[Beowulf] hardware RAID versus mdadm versus LVM-striping
Geoff Jacobs
gdjacobs at gmail.com
Fri Mar 12 21:43:16 PST 2010
Tony Travis wrote:
> Rahul Nabar wrote:
>> If I have a option between doing Hardware RAID versus having software
>> raid via mdadm is there a clear winner in terms of performance? Or is
>> the answer only resolvable by actual testing? I have a fairly fast
>> machine (Nehalem 2.26 GHz 8 cores) and 48 gigs of RAM.
>
> Hello, Rahul.
>
> It depends which level of RAID you want to use, and if you want hot-swap
> capability. I use inexpensive 3ware 8006-2 RAID1 controllers and stripe
> them using "md" software RAID0 to make RAID10 arrays. This gives me good
> performance and hot-swap capability (the production md RAID driver does
> not support hot-swap). However, where "md" really scores is portability.
> My RAID's can only be read by 3ware controllers - I made a considered
> descision about this: The 3ware controllers are well-supported by Linux
> kernels, but it makes me uneasy using a proprietary RAID format. I do
> also use "md" RAID5 which is more space efficient, but read this:
>
> http://www.baarf.com/
Hot swap is at least partially dependent on the controller. Even most of
the built-in controllers now support hot swap. I'm not aware of md
hardcoding anything on boot which would prevent a change on the fly,
except that you would manually have to initiate a rebuild after swapping.

GIVEN DATA:
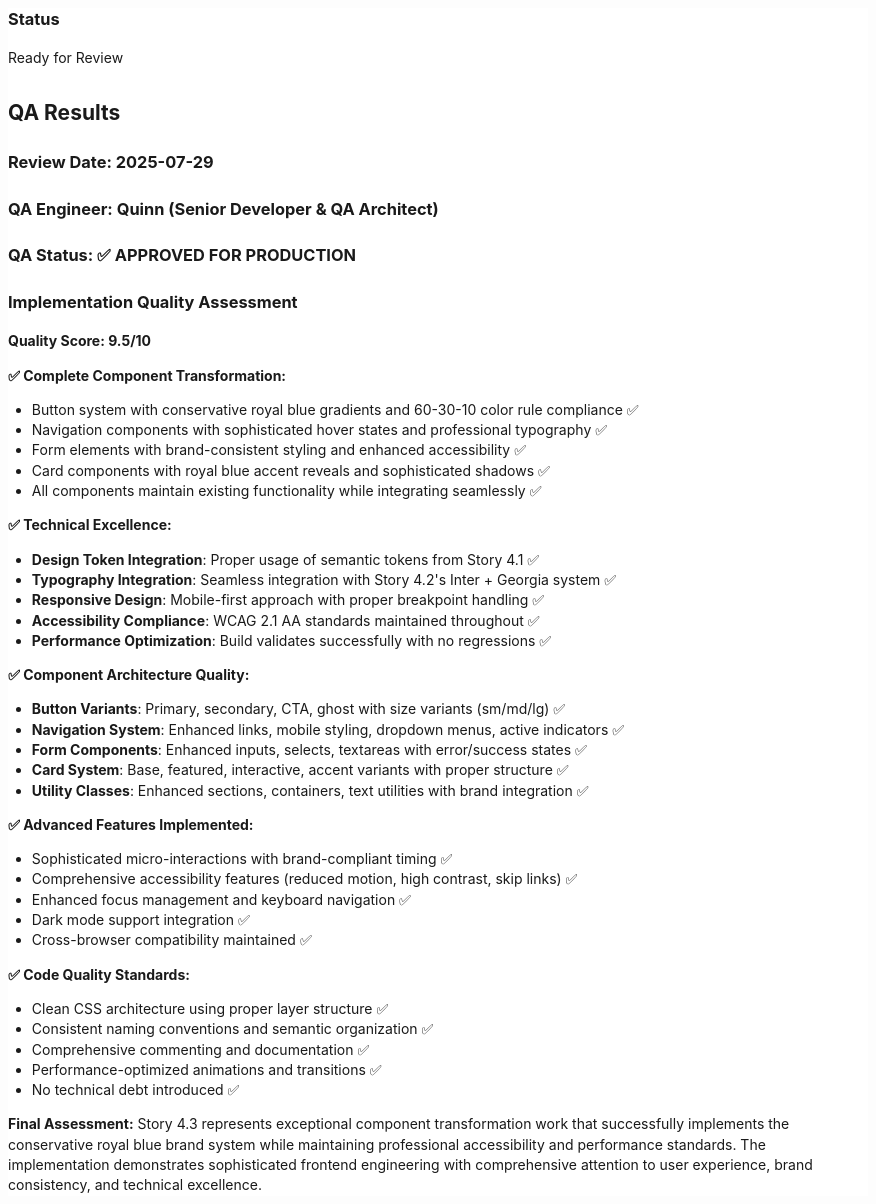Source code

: ### Status
Ready for Review

## QA Results

### Review Date: 2025-07-29
### QA Engineer: Quinn (Senior Developer & QA Architect)
### QA Status: ✅ **APPROVED FOR PRODUCTION**

### Implementation Quality Assessment

**Quality Score: 9.5/10**

**✅ Complete Component Transformation:**
- Button system with conservative royal blue gradients and 60-30-10 color rule compliance ✅
- Navigation components with sophisticated hover states and professional typography ✅
- Form elements with brand-consistent styling and enhanced accessibility ✅
- Card components with royal blue accent reveals and sophisticated shadows ✅
- All components maintain existing functionality while integrating seamlessly ✅

**✅ Technical Excellence:**
- **Design Token Integration**: Proper usage of semantic tokens from Story 4.1 ✅
- **Typography Integration**: Seamless integration with Story 4.2's Inter + Georgia system ✅
- **Responsive Design**: Mobile-first approach with proper breakpoint handling ✅
- **Accessibility Compliance**: WCAG 2.1 AA standards maintained throughout ✅
- **Performance Optimization**: Build validates successfully with no regressions ✅

**✅ Component Architecture Quality:**
- **Button Variants**: Primary, secondary, CTA, ghost with size variants (sm/md/lg) ✅
- **Navigation System**: Enhanced links, mobile styling, dropdown menus, active indicators ✅
- **Form Components**: Enhanced inputs, selects, textareas with error/success states ✅
- **Card System**: Base, featured, interactive, accent variants with proper structure ✅
- **Utility Classes**: Enhanced sections, containers, text utilities with brand integration ✅

**✅ Advanced Features Implemented:**
- Sophisticated micro-interactions with brand-compliant timing ✅
- Comprehensive accessibility features (reduced motion, high contrast, skip links) ✅
- Enhanced focus management and keyboard navigation ✅
- Dark mode support integration ✅
- Cross-browser compatibility maintained ✅

**✅ Code Quality Standards:**
- Clean CSS architecture using proper layer structure ✅
- Consistent naming conventions and semantic organization ✅
- Comprehensive commenting and documentation ✅
- Performance-optimized animations and transitions ✅
- No technical debt introduced ✅

**Final Assessment:** Story 4.3 represents exceptional component transformation work that successfully implements the conservative royal blue brand system while maintaining professional accessibility and performance standards. The implementation demonstrates sophisticated frontend engineering with comprehensive attention to user experience, brand consistency, and technical excellence.
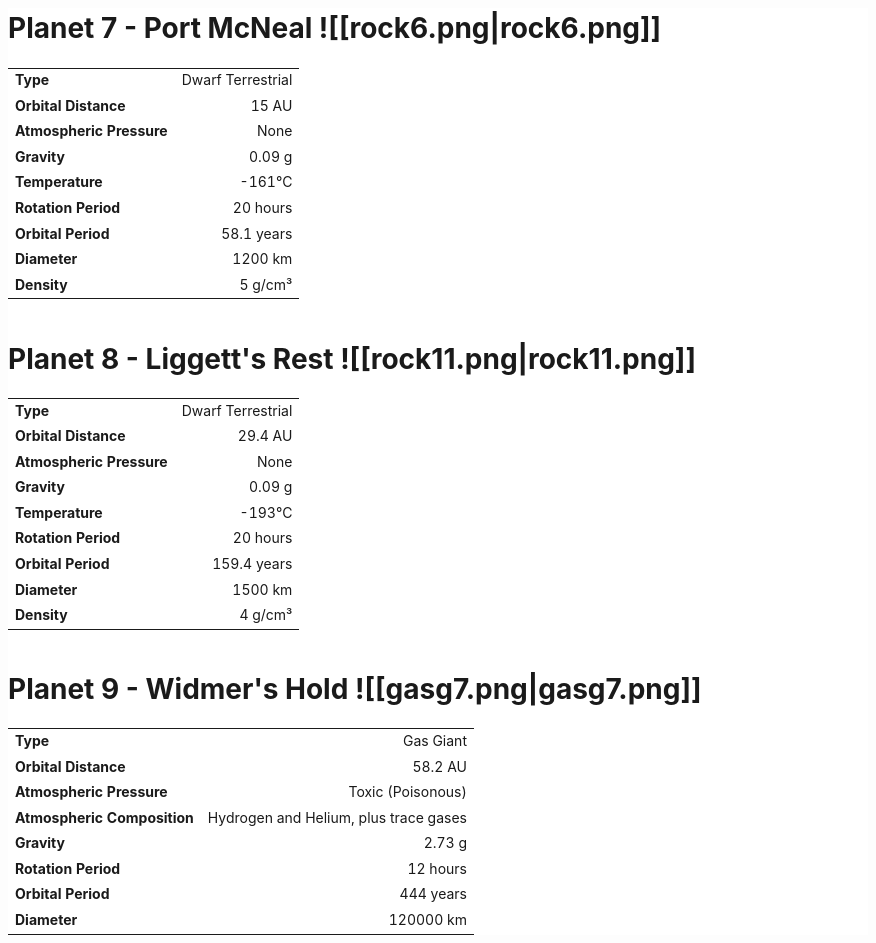 # Planet 7 - Port McNeal ![[rock6.png\|rock6.png]]
|                             |                           |
| --------------------------- | -------------------------:|
| **Type**                    |             Dwarf Terrestrial |
| **Orbital Distance**        |   15 AU |
| **Atmospheric Pressure**    |       None |
| **Gravity**                 |        0.09 g |
| **Temperature**             |    -161°C |
| **Rotation Period**         |  20 hours |
| **Orbital Period** | 58.1 years |
| **Diameter**                |      1200 km | 
| **Density**                 |    5 g/cm³ |





# Planet 8 - Liggett's Rest ![[rock11.png\|rock11.png]]
|                             |                           |
| --------------------------- | -------------------------:|
| **Type**                    |             Dwarf Terrestrial |
| **Orbital Distance**        |   29.4 AU |
| **Atmospheric Pressure**    |       None |
| **Gravity**                 |        0.09 g |
| **Temperature**             |    -193°C |
| **Rotation Period**         |  20 hours |
| **Orbital Period** | 159.4 years |
| **Diameter**                |      1500 km | 
| **Density**                 |    4 g/cm³ |





# Planet 9 - Widmer's Hold ![[gasg7.png\|gasg7.png]]
|                             |                           |
| --------------------------- | -------------------------:|
| **Type**                    |             Gas Giant |
| **Orbital Distance**        |   58.2 AU |
| **Atmospheric Pressure**    |       Toxic (Poisonous) |
| **Atmospheric Composition** |      Hydrogen and Helium, plus trace gases |
| **Gravity**                 |        2.73 g |
| **Rotation Period**         |  12 hours |
| **Orbital Period** | 444 years |
| **Diameter**                |      120000 km | 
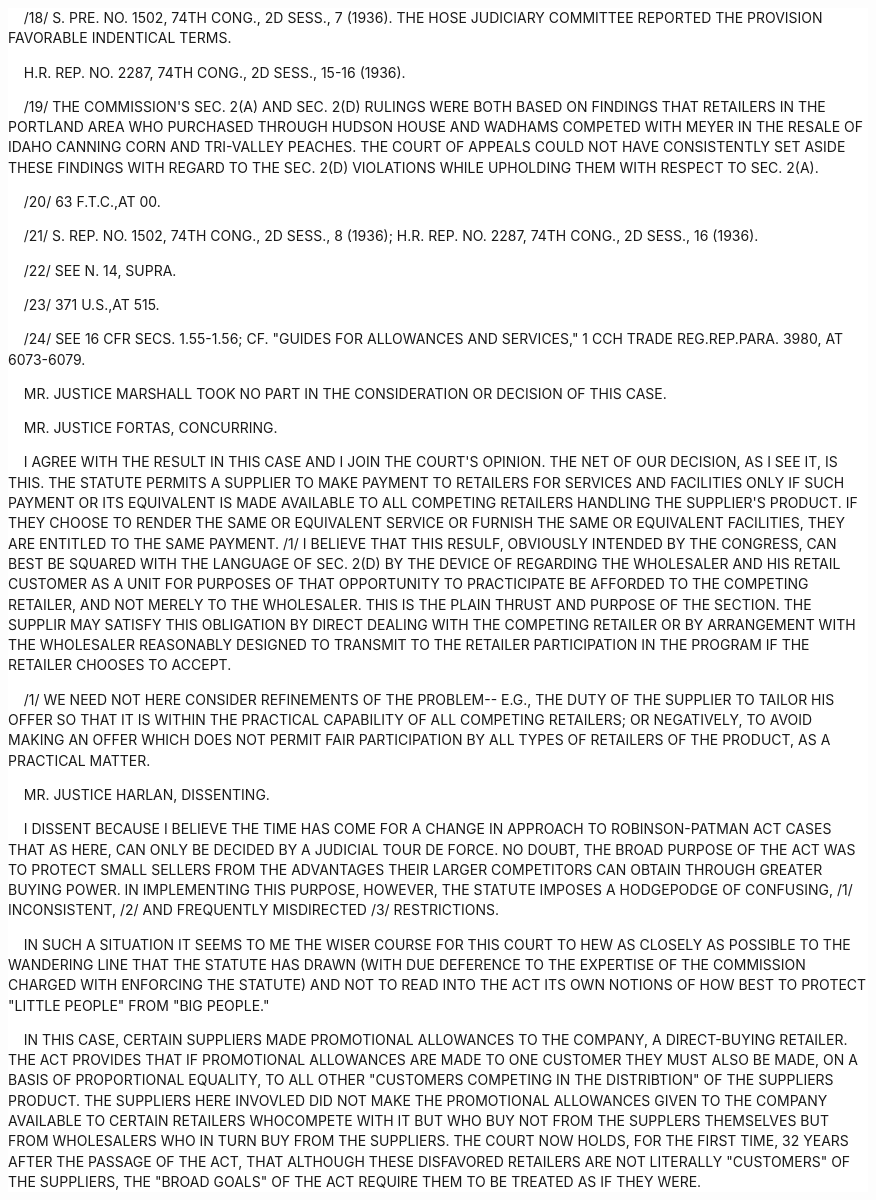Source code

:     /18/  S. PRE.  NO. 1502, 74TH CONG., 2D SESS., 7 (1936).  THE HOSE JUDICIARY COMMITTEE REPORTED THE PROVISION FAVORABLE INDENTICAL TERMS.

    H.R. REP. NO. 2287, 74TH CONG., 2D SESS., 15-16 (1936).

    /19/  THE COMMISSION'S SEC. 2(A) AND SEC. 2(D) RULINGS WERE BOTH BASED ON FINDINGS THAT RETAILERS IN THE PORTLAND AREA WHO PURCHASED THROUGH HUDSON HOUSE AND WADHAMS COMPETED WITH MEYER IN THE RESALE OF IDAHO CANNING CORN AND TRI-VALLEY PEACHES.  THE COURT OF APPEALS COULD NOT HAVE CONSISTENTLY SET ASIDE THESE FINDINGS WITH REGARD TO THE SEC. 2(D) VIOLATIONS WHILE UPHOLDING THEM WITH RESPECT TO SEC. 2(A).

    /20/  63 F.T.C.,AT 00.

    /21/  S. REP. NO. 1502, 74TH CONG., 2D SESS., 8 (1936); H.R. REP. NO. 2287, 74TH CONG., 2D SESS., 16 (1936).

    /22/  SEE N. 14, SUPRA.

    /23/  371 U.S.,AT 515.

    /24/  SEE 16 CFR SECS. 1.55-1.56; CF. "GUIDES FOR ALLOWANCES AND SERVICES," 1 CCH TRADE REG.REP.PARA.  3980, AT 6073-6079.

    MR. JUSTICE MARSHALL TOOK NO PART IN THE CONSIDERATION OR DECISION OF THIS CASE.

    MR. JUSTICE FORTAS, CONCURRING.

    I AGREE WITH THE RESULT IN THIS CASE AND I JOIN THE COURT'S OPINION.  THE NET OF OUR DECISION, AS I SEE IT, IS THIS.  THE STATUTE PERMITS A SUPPLIER TO MAKE PAYMENT TO RETAILERS FOR SERVICES AND FACILITIES ONLY IF SUCH PAYMENT OR ITS EQUIVALENT IS MADE AVAILABLE TO ALL COMPETING RETAILERS HANDLING THE SUPPLIER'S PRODUCT.  IF THEY CHOOSE TO RENDER THE SAME OR EQUIVALENT SERVICE OR FURNISH THE SAME OR EQUIVALENT FACILITIES, THEY ARE ENTITLED TO THE SAME PAYMENT.  /1/  I BELIEVE THAT THIS RESULF, OBVIOUSLY INTENDED BY THE CONGRESS, CAN BEST BE SQUARED WITH THE LANGUAGE OF SEC. 2(D) BY THE DEVICE OF REGARDING THE WHOLESALER AND HIS RETAIL CUSTOMER AS A UNIT FOR PURPOSES OF THAT OPPORTUNITY TO PRACTICIPATE BE AFFORDED TO THE COMPETING RETAILER, AND NOT MERELY TO THE WHOLESALER.  THIS IS THE PLAIN THRUST AND PURPOSE OF THE SECTION.  THE SUPPLIR MAY SATISFY THIS OBLIGATION BY DIRECT DEALING WITH THE COMPETING RETAILER OR BY ARRANGEMENT WITH THE WHOLESALER REASONABLY DESIGNED TO TRANSMIT TO THE RETAILER PARTICIPATION IN THE PROGRAM IF THE RETAILER CHOOSES TO ACCEPT.

    /1/  WE NEED NOT HERE CONSIDER REFINEMENTS OF THE PROBLEM-- E.G., THE DUTY OF THE SUPPLIER TO TAILOR HIS OFFER SO THAT IT IS WITHIN THE PRACTICAL CAPABILITY OF ALL COMPETING RETAILERS; OR NEGATIVELY, TO AVOID MAKING AN OFFER WHICH DOES NOT PERMIT FAIR PARTICIPATION BY ALL TYPES OF RETAILERS OF THE PRODUCT, AS A PRACTICAL MATTER.

    MR. JUSTICE HARLAN, DISSENTING.

    I DISSENT BECAUSE I BELIEVE THE TIME HAS COME FOR A CHANGE IN APPROACH TO ROBINSON-PATMAN ACT CASES THAT AS HERE, CAN ONLY BE DECIDED BY A JUDICIAL TOUR DE FORCE.  NO DOUBT, THE BROAD PURPOSE OF THE ACT WAS TO PROTECT SMALL SELLERS FROM THE ADVANTAGES THEIR LARGER COMPETITORS CAN OBTAIN THROUGH GREATER BUYING POWER.  IN IMPLEMENTING THIS PURPOSE, HOWEVER, THE STATUTE IMPOSES A HODGEPODGE OF CONFUSING, /1/  INCONSISTENT, /2/  AND FREQUENTLY MISDIRECTED /3/  RESTRICTIONS.

    IN SUCH A SITUATION IT SEEMS TO ME THE WISER COURSE FOR THIS COURT TO HEW AS CLOSELY AS POSSIBLE TO THE WANDERING LINE THAT THE STATUTE HAS DRAWN (WITH DUE DEFERENCE TO THE EXPERTISE OF THE COMMISSION CHARGED WITH ENFORCING THE STATUTE) AND NOT TO READ INTO THE ACT ITS OWN NOTIONS OF HOW BEST TO PROTECT "LITTLE PEOPLE" FROM "BIG PEOPLE."

    IN THIS CASE, CERTAIN SUPPLIERS MADE PROMOTIONAL ALLOWANCES TO THE COMPANY, A DIRECT-BUYING RETAILER.  THE ACT PROVIDES THAT IF PROMOTIONAL ALLOWANCES ARE MADE TO ONE CUSTOMER THEY MUST ALSO BE MADE, ON A BASIS OF PROPORTIONAL EQUALITY, TO ALL OTHER "CUSTOMERS COMPETING IN THE DISTRIBTION" OF THE SUPPLIERS PRODUCT.  THE SUPPLIERS HERE INVOVLED DID NOT MAKE THE PROMOTIONAL ALLOWANCES GIVEN TO THE COMPANY AVAILABLE TO CERTAIN RETAILERS WHOCOMPETE WITH IT BUT WHO BUY NOT FROM THE SUPPLERS THEMSELVES BUT FROM WHOLESALERS WHO IN TURN BUY FROM THE SUPPLIERS.  THE COURT NOW HOLDS, FOR THE FIRST TIME, 32 YEARS AFTER THE PASSAGE OF THE ACT, THAT ALTHOUGH THESE DISFAVORED RETAILERS ARE NOT LITERALLY "CUSTOMERS" OF THE SUPPLIERS, THE "BROAD GOALS" OF THE ACT REQUIRE THEM TO BE TREATED AS IF THEY WERE.
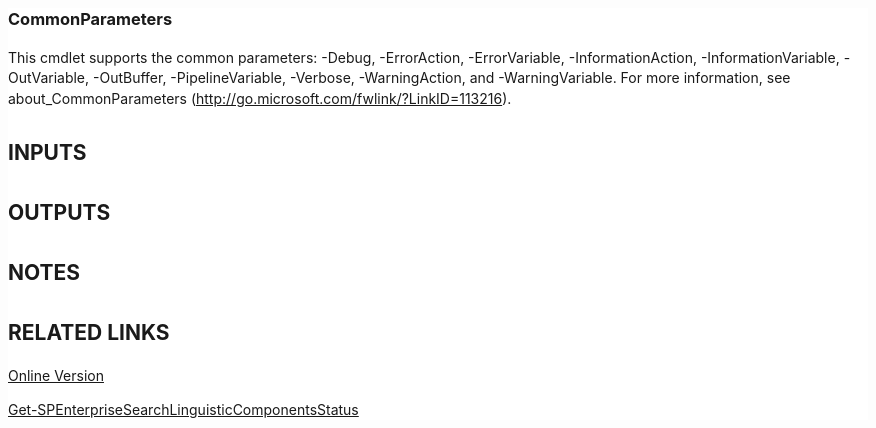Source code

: ### CommonParameters
This cmdlet supports the common parameters: -Debug, -ErrorAction, -ErrorVariable, -InformationAction, -InformationVariable, -OutVariable, -OutBuffer, -PipelineVariable, -Verbose, -WarningAction, and -WarningVariable. For more information, see about_CommonParameters (http://go.microsoft.com/fwlink/?LinkID=113216).

## INPUTS

## OUTPUTS

## NOTES

## RELATED LINKS

[Online Version](http://technet.microsoft.com/EN-US/library/3abe030d-3b13-4b19-bbd7-4db87ca3c527(Office.15).aspx)

[Get-SPEnterpriseSearchLinguisticComponentsStatus]()

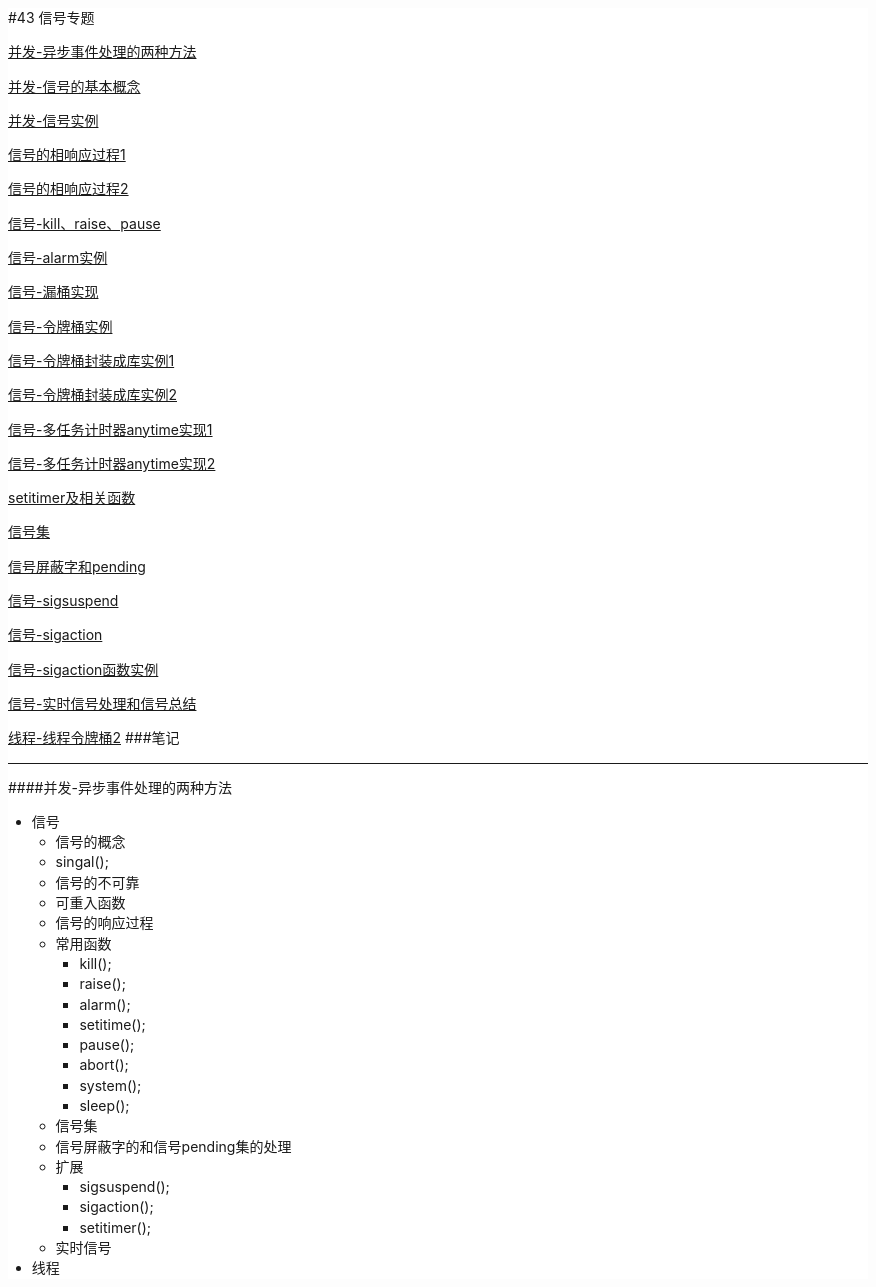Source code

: #43 信号专题 

[并发-异步事件处理的两种方法](http://www.wyzc.com/play/8704/2399/#9063 "并发-异步事件处理的两种方法")

[并发-信号的基本概念](http://www.wyzc.com/play/8704/2399/#9064 "并发-信号的基本概念")

[并发-信号实例](http://www.wyzc.com/play/8704/2399/#9065 "并发-信号实例")

[信号的相响应过程1](http://www.wyzc.com/play/8704/2399/#9066 "信号的相响应过程1")

[信号的相响应过程2](http://www.wyzc.com/play/8704/2399/#9067 "信号的相响应过程2")

[信号-kill、raise、pause](http://www.wyzc.com/play/8704/2399/#9068 "信号-kill、raise、pause")

[信号-alarm实例](http://www.wyzc.com/play/8704/2399/#9069 "信号-alarm实例")

[信号-漏桶实现](http://www.wyzc.com/play/8704/2399/#9070 "信号-漏桶实现")

[信号-令牌桶实例](http://www.wyzc.com/play/8704/2399/#9071 "信号-令牌桶实例")

[信号-令牌桶封装成库实例1](http://www.wyzc.com/play/8704/2399/#9072 "信号-令牌桶封装成库实例1")

[信号-令牌桶封装成库实例2](http://www.wyzc.com/play/8704/2399/#9073 "信号-令牌桶封装成库实例2")

[信号-多任务计时器anytime实现1](http://www.wyzc.com/play/8704/2399/#9074 "信号-多任务计时器anytime实现1")

[信号-多任务计时器anytime实现2](http://www.wyzc.com/play/8704/2399/#9075 "信号-多任务计时器anytime实现2")

[setitimer及相关函数](http://www.wyzc.com/play/8704/2399/#9076 "setitimer及相关函数")

[信号集](http://www.wyzc.com/play/8704/2399/#9077 "信号集")

[信号屏蔽字和pending](http://www.wyzc.com/play/8704/2399/#9078 "信号屏蔽字和pending")

[信号-sigsuspend](http://www.wyzc.com/play/8704/2399/#9079 "信号-sigsuspend")

[信号-sigaction](http://www.wyzc.com/play/8704/2399/#9080 "信号-sigaction")

[信号-sigaction函数实例](http://www.wyzc.com/play/8704/2399/#9081 "信号-sigaction函数实例")

[信号-实时信号处理和信号总结](http://www.wyzc.com/play/8704/2399/#9082 "信号-实时信号处理和信号总结")

[线程-线程令牌桶2](http://www.wyzc.com/play/8704/2400/#9093 "线程-线程令牌桶2")
###笔记

---

####并发-异步事件处理的两种方法

* 信号
	* 信号的概念
	* singal();
	* 信号的不可靠
	* 可重入函数
	* 信号的响应过程
	* 常用函数
		* kill();
		* raise();
		* alarm();
		* setitime();
		* pause();
		* abort();
		* system();
		* sleep();
	* 信号集
	* 信号屏蔽字的和信号pending集的处理
	* 扩展
		* sigsuspend();
		* sigaction();
		* setitimer();
	* 实时信号
* 线程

BRIEF A: Reproduce the part of the RAID message starting at "[Beowulf] hardware RAID" and ending at "gigs of RAM.", word for word.
BRIEF B: Write out the lines of the records starting at the line that contains "[并发-异步事件处理的两种方" and ending at the line that contains "[并发-信号实例](http", including both of those lines and nothing else.

EXERCISE RESULT A:
[Beowulf] hardware RAID versus mdadm versus LVM-striping
Geoff Jacobs
gdjacobs at gmail.com
Fri Mar 12 21:43:16 PST 2010
Tony Travis wrote:
> Rahul Nabar wrote:
>> If I have a option between doing Hardware RAID versus having software
>> raid via mdadm is there a clear winner in terms of performance? Or is
>> the answer only resolvable by actual testing? I have a fairly fast
>> machine (Nehalem 2.26 GHz 8 cores) and 48 gigs of RAM.

EXERCISE RESULT B:
[并发-异步事件处理的两种方法](http://www.wyzc.com/play/8704/2399/#9063 "并发-异步事件处理的两种方法")

[并发-信号的基本概念](http://www.wyzc.com/play/8704/2399/#9064 "并发-信号的基本概念")

[并发-信号实例](http://www.wyzc.com/play/8704/2399/#9065 "并发-信号实例")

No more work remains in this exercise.